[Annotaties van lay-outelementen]
+ + + + +

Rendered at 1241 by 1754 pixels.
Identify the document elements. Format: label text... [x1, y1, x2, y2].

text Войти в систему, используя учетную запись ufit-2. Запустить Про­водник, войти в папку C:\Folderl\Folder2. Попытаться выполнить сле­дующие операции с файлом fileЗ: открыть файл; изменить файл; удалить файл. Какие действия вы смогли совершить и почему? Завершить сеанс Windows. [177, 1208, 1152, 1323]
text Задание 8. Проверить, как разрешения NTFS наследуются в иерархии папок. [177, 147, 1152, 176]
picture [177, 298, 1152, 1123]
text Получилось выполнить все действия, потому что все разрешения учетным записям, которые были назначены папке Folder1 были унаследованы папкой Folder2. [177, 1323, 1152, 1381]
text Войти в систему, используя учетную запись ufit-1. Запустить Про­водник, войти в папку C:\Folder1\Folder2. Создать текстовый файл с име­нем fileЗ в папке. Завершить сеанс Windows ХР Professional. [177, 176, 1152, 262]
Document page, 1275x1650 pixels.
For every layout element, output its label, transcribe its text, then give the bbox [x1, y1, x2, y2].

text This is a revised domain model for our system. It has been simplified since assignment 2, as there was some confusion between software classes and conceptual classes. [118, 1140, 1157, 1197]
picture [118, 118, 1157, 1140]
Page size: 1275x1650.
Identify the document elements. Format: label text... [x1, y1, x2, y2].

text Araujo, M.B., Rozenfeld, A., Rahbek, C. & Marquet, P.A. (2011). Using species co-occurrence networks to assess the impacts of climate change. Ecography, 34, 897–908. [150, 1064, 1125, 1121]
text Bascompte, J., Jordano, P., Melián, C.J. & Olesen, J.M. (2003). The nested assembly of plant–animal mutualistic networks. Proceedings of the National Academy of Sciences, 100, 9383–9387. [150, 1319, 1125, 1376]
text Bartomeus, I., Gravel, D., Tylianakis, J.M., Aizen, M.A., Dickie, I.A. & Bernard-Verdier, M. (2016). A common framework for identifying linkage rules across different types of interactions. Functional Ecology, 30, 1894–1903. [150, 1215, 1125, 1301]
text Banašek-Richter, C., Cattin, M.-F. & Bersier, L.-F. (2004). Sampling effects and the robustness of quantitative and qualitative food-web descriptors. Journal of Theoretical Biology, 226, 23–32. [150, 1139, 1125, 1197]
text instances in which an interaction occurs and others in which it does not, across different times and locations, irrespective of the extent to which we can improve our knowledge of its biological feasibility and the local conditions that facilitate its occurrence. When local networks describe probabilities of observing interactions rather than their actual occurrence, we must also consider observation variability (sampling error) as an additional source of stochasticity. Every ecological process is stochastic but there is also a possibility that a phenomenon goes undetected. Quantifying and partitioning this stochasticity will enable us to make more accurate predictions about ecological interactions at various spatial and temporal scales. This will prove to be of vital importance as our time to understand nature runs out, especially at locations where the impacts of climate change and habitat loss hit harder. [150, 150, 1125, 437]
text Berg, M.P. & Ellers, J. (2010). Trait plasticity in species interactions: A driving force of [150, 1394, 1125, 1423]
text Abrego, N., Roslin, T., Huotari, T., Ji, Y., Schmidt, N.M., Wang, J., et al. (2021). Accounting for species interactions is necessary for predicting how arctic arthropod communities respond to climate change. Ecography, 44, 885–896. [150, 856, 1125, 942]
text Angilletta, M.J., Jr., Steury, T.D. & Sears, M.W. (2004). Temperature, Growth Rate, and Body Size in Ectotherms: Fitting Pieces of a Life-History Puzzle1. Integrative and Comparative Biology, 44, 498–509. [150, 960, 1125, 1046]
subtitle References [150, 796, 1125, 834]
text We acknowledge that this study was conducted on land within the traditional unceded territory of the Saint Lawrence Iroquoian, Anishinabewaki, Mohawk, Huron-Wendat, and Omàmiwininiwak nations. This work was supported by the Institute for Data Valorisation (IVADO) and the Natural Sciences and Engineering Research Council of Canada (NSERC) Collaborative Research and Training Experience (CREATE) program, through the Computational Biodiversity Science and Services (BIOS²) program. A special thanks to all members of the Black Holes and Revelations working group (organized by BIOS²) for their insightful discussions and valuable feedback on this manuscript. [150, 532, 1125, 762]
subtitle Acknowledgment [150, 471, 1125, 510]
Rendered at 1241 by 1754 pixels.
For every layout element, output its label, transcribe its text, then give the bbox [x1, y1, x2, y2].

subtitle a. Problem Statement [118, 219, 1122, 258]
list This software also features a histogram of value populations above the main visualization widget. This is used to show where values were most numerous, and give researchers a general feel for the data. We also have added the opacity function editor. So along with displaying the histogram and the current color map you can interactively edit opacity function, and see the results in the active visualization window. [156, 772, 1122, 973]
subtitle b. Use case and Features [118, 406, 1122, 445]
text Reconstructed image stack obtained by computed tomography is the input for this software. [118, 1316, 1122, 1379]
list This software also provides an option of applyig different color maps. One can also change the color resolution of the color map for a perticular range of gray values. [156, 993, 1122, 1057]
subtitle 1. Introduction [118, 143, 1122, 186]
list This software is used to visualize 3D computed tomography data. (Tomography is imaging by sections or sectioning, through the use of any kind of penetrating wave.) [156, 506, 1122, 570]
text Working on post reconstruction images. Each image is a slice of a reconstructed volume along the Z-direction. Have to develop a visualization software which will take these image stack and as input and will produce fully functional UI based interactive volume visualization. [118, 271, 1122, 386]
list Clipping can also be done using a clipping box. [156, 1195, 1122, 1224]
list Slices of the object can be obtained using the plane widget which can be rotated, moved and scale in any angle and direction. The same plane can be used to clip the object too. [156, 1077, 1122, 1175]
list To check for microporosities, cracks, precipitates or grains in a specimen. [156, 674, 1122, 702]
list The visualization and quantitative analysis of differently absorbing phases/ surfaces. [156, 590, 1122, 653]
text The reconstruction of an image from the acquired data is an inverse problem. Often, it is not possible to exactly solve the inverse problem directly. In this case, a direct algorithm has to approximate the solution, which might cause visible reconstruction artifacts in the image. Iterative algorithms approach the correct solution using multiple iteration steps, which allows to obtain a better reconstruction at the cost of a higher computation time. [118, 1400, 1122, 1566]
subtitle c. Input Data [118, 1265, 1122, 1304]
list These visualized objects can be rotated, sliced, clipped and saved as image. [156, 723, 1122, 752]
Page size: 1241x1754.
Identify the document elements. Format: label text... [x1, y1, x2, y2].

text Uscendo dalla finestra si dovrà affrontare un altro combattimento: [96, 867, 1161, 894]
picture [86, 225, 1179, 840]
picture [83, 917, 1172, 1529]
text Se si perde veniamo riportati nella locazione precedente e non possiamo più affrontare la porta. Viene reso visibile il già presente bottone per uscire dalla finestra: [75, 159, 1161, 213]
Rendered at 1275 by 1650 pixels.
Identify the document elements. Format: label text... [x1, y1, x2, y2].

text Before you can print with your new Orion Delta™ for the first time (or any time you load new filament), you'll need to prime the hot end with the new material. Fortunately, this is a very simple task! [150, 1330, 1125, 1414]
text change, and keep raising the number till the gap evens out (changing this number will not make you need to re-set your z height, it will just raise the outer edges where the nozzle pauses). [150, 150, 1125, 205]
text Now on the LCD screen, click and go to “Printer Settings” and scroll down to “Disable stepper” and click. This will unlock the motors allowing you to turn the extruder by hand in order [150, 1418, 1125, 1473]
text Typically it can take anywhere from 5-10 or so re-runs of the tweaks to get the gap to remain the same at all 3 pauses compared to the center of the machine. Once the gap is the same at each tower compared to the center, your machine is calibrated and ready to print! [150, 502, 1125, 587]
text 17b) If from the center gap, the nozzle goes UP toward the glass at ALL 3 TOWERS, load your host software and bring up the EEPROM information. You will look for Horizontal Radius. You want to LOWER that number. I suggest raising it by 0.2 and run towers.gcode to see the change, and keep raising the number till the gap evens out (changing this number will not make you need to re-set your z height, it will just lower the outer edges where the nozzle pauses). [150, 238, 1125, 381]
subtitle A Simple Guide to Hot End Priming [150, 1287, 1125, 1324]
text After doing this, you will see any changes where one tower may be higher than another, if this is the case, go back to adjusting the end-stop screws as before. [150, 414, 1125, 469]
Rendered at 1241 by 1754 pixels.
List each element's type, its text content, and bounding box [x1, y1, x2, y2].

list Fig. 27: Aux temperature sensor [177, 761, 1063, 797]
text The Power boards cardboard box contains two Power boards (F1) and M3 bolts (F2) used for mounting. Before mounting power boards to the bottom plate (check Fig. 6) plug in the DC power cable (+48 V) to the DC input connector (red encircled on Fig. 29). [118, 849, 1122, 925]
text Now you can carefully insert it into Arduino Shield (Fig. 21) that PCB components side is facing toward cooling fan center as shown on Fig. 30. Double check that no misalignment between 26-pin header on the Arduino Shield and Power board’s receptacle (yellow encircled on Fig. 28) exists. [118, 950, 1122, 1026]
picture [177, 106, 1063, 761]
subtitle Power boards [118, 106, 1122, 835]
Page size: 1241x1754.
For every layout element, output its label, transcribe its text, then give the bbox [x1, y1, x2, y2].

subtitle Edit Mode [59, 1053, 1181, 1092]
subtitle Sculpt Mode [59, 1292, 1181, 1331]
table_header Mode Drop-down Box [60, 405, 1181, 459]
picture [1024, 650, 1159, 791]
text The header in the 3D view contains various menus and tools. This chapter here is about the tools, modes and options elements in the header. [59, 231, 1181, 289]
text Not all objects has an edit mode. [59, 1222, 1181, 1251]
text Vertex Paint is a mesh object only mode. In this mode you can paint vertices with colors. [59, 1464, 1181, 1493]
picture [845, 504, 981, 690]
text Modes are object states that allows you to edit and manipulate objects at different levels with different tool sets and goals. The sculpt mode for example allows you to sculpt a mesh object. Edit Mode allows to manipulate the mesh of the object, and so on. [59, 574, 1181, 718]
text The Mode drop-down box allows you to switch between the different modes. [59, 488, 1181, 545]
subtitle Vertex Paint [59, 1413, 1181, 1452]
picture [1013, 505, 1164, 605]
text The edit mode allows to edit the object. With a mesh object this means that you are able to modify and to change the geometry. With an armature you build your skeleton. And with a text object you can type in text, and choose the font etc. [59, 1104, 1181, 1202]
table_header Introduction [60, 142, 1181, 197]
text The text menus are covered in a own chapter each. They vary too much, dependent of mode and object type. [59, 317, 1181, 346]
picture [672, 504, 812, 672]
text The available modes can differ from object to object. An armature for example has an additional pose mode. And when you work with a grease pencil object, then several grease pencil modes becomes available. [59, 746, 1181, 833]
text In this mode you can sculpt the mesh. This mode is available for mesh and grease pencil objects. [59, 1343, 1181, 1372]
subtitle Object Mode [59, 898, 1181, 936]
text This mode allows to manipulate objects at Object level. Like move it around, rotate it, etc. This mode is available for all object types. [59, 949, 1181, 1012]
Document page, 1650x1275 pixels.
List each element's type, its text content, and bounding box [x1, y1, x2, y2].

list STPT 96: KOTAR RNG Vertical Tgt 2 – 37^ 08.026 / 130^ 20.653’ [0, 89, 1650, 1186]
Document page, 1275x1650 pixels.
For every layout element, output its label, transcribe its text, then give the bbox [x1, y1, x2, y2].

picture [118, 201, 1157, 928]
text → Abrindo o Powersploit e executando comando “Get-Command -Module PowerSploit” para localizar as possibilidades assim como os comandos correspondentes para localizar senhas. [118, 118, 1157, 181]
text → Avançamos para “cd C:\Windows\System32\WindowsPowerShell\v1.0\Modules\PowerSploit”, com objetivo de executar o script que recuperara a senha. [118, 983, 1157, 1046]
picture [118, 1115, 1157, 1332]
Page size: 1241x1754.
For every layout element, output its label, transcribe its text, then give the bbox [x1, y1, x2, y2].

+ + + + +

* _OPDRACHT_:
Geef de regels van de items, van de regel met "Document page, 1650x1275 pixels." tot en met de regel met "picture [118, 1115, 1157, 1332]", alsjeblieft weer als een Markdown-tabel met de kolommen Nr en Regel. Laat lege regels weg.

* _JUIST ANTWOORD_:
| Nr | Regel |
|---|---|
| 1 | Document page, 1650x1275 pixels. |
| 2 | List each element's type, its text content, and bounding box [x1, y1, x2, y2]. |
| 3 | list STPT 96: KOTAR RNG Vertical Tgt 2 – 37^ 08.026 / 130^ 20.653’ [0, 89, 1650, 1186] |
| 4 | Document page, 1275x1650 pixels. |
| 5 | For every layout element, output its label, transcribe its text, then give the bbox [x1, y1, x2, y2]. |
| 6 | picture [118, 201, 1157, 928] |
| 7 | text → Abrindo o Powersploit e executando comando “Get-Command -Module PowerSploit” para localizar as possibilidades assim como os comandos correspondentes para localizar senhas. [118, 118, 1157, 181] |
| 8 | text → Avançamos para “cd C:\Windows\System32\WindowsPowerShell\v1.0\Modules\PowerSploit”, com objetivo de executar o script que recuperara a senha. [118, 983, 1157, 1046] |
| 9 | picture [118, 1115, 1157, 1332] |